What is a Jumbo Loan and How Does It Work?

September 12, 2022 min read

So you’ve found the home you really want , and it’s perfect. The only problem is it has a pretty large price tag, and while reasonably within your budget, you can’t find a standard loan large enough to cover it. Does that mean you need to give up on your perfect house? Nope! The good news is you have other options if a standard, conforming loan isn’t going to work for your house. One option you have is to apply for a jumbo loan. But what are jumbo loans and how can you get one? We’ll break down jumbo loans and walk you through all the details to help you decide if this loan is the right fit for you.

What Is a Jumbo Loan?

A jumbo loan is a loan that exceeds the limits set by the Federal Housing Finance Agency (FHFA) to help you finance a home in a higher price range.
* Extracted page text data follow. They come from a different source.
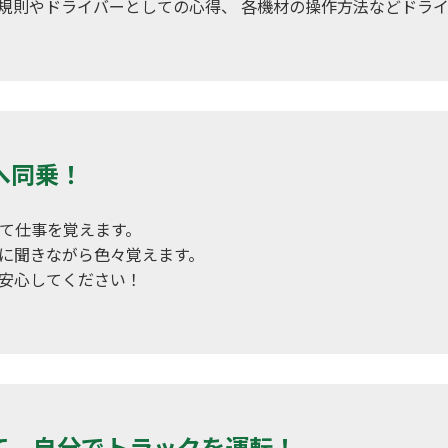
規則やドライバーとしての心得、 各機材の操作方法などドラ
へ同乗！
て仕事を覚えます。
に聞きながら色々覚えます。
安心してください！
て、自分でトラックを運転！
Traditional mortgages have a limit of $726,200 in most counties and $1,089,300 in pricy areas like Washington D.C. Most mortgages have this limit because conventional loans are guaranteed by Fannie Mae and Freddie Mac, which can provide some protection from losses if the borrower defaults. A jumbo loan isn’t guaranteed by Fannie Mae or Freddie Mac because it exceeds the standard limits that those government-sponsored enterprises have established. A jumbo loan is a special financing option that was initially designed to help people buy mansions, vacation properties, and other expensive real estate. In today’s hot housing market, more and more homebuyers are in need of a loan for an amount that goes above the standard loan limit, making it an increasingly common option.
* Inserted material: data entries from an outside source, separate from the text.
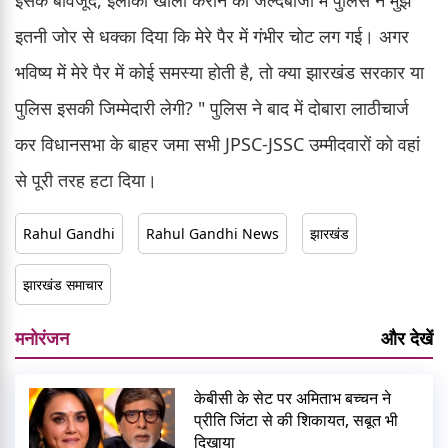
इतनी जोर से धक्का दिया कि मेरे पैर में गंभीर चोट लग गई। अगर
भविष्य में मेरे पैर में कोई समस्या होती है, तो क्या झारखंड सरकार या
पुलिस इसकी जिम्मेदारी लेगी? " पुलिस ने बाद में दोबारा लाठीचार्ज
कर विधानसभा के बाहर जमा सभी JPSC-JSSC उम्मीदवारों को वहां
से पूरी तरह हटा दिया।
Rahul Gandhi
Rahul Gandhi News
झारखंड
झारखंड समाचार
मनोरंजन
और देखें
केबीसी के सेट पर अमिताभ बच्चन ने
प्रीति जिंटा से की शिकायत, सबूत भी
दिखाया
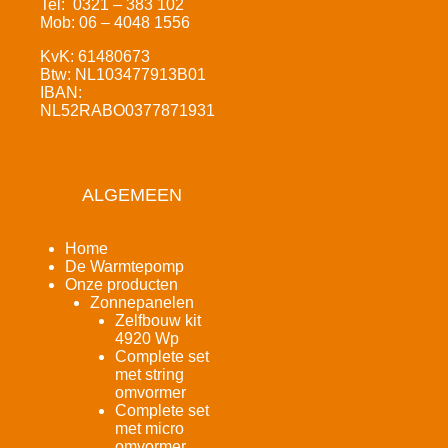
Tel: 0321 – 383 102
Mob: 06 – 4048 1556
KvK: 61480673
Btw: NL103477913B01
IBAN:
NL52RABO0377871931
ALGEMEEN
Home
De Warmtepomp
Onze producten
Zonnepanelen
Zelfbouw kit
4920 Wp
Complete set
met string
omvormer
Complete set
met micro
omvormer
How to Qualify for a Jumbo Loan

Because a jumbo loan isn’t guaranteed, it involves more risk to the lender, which is why there are stricter qualifications one must meet in order to get a jumbo loan. These are some of the requirements to qualify for a jumbo loan:

High Credit Score

Your credit score is an important factor in any loan and mortgage application, but you’ll need a higher credit score to qualify for a jumbo loan compared to a standard, conforming loan. In general, the minimum credit score is a FICO score of 680, but most people who qualify generally have a credit score over 700, sometimes 720. The exact credit score required will ultimately depend on the lender, but you should plan on needing to have a minimum score of around 700 to qualify.

Cash Reserves

For most mortgages, it’s always important to show that you have cash to cover several mortgage payments. For a jumbo loan, you’ll need to show that you have enough cash reserves to make several mortgage payments — often an entire year’s worth. These funds will give lenders confidence that you will be able to make payments for at least a year and help you qualify for the jumbo loan.

Debt-to-Income Ratio

Your debt-to-income ratio will tell lenders how much of your monthly income goes to debt. A low ratio is a good way to qualify for a jumbo loan because it means more of your monthly income is free to pay mortgage payments. Most jumbo loan lenders have a maximum of 45% DTI ratio.

To show your qualifications for a jumbo loan, you will most likely need to show more documentation than for a typical mortgage loan. You may be asked to show up to two years’ worth of tax returns, W-2s, and more. Some lenders also require a second home appraisal, so you may need that as well to qualify.

Who Should Take Out a Jumbo Loan?

Jumbo loans are designed to help people take out a mortgage on a large or expensive property. If you don’t need to exceed the regular home loan limits, you shouldn’t consider a jumbo loan. But there are many people who should consider a jumbo loan:

  • If you’re buying a home in a pricey neighborhood
  • If you’re buying a vacation home
  • If you’re buying vacation properties

In general, these loans are designed for high-income earners who haven’t yet accumulated millions in assets. Most of these individuals make around $250,000 and $500,000 annually but are usually new to large funds. These loans allow them to expand their assets and portfolio within their means. Ultimately, if a conforming loan is too little for what you’re trying to buy, then you are someone who should look into getting a jumbo loan.

Jumbo Loans vs. Conforming Loans

A jumbo loan is considered a non-conforming loan. Most mortgages are financed with conforming loans, which differ from jumbo loans in a few key ways:

  • Down payments. Jumbo loans generally require a minimum 20% down payment, compared to the lower percentages allowed with conforming loans. That being said, going with a conventional loan for a home with a higher price tag can cause the need for a down payment well above 20% to pay for the portion of the sale price that cannot be financed. Therefore, as a result of its larger financing capabilities, a Jumbo loan can ultimately serve to reduce the cash amount required for someone buying a high-priced home.
  • Interest rates. As a result of the higher risk for lenders, Jumbo loans often have a slightly higher interest rate than conforming loans.
  • Closing costs and fees. Jumbo loans can have higher closing costs and fees than a conforming loan.

Overall, jumbo loans are larger loans with higher limits for people who are looking to buy expensive homes or vacation properties. They may have stricter qualifications, but they can be extremely beneficial in the right situation for the right house. At the end of the day, jumbo loans are a great way to finance the home you want.